[Stored records]

*** Block opens ***

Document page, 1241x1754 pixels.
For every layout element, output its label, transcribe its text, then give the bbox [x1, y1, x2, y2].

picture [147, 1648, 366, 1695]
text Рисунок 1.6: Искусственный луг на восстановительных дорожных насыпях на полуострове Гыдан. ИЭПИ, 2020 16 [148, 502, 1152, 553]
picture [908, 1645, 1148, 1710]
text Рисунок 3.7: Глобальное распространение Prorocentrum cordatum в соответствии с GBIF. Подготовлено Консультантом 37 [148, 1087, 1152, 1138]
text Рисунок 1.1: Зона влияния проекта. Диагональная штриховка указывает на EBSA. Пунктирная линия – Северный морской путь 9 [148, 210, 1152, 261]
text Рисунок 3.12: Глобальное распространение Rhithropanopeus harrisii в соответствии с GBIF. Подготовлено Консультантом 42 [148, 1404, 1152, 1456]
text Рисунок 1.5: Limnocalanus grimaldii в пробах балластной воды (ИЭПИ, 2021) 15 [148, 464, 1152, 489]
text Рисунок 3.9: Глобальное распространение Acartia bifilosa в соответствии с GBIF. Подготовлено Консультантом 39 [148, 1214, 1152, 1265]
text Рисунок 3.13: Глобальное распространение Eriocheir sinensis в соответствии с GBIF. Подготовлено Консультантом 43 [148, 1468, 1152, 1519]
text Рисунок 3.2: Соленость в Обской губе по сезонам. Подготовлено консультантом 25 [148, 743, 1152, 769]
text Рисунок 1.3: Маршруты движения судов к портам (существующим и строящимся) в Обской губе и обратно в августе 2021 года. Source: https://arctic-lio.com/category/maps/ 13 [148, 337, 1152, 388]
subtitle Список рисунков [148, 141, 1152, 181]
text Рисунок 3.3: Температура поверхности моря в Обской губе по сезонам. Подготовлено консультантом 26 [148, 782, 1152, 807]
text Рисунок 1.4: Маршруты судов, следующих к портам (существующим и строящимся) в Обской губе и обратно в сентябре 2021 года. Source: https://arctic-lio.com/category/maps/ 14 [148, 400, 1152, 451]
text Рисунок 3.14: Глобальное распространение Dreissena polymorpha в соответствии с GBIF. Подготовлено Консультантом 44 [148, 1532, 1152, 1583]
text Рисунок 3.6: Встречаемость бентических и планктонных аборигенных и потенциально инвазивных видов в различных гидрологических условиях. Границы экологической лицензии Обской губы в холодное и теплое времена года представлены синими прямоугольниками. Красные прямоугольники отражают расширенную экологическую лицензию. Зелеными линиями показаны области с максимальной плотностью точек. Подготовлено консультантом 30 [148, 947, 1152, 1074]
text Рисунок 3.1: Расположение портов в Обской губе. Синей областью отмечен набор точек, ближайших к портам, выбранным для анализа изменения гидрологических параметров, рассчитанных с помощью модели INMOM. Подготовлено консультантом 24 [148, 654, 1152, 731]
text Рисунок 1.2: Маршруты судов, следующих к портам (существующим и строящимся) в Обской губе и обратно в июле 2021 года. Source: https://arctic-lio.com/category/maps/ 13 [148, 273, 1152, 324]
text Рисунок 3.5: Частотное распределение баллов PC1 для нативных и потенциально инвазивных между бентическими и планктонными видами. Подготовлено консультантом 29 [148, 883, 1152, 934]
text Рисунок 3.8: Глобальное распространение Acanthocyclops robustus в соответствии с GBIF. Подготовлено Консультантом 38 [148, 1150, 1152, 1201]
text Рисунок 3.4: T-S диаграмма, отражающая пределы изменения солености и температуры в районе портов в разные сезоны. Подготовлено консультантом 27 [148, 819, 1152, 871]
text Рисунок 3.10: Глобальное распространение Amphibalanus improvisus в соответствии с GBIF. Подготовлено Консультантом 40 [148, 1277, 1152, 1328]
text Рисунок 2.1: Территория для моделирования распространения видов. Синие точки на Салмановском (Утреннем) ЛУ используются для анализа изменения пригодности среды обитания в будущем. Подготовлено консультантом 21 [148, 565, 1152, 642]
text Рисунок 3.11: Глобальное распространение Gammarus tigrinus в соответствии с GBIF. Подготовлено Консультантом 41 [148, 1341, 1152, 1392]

*** Block closes ***

Problem – Exactly how many lines in the records contain the string "picture"? Give that number alone.

Task answer – 2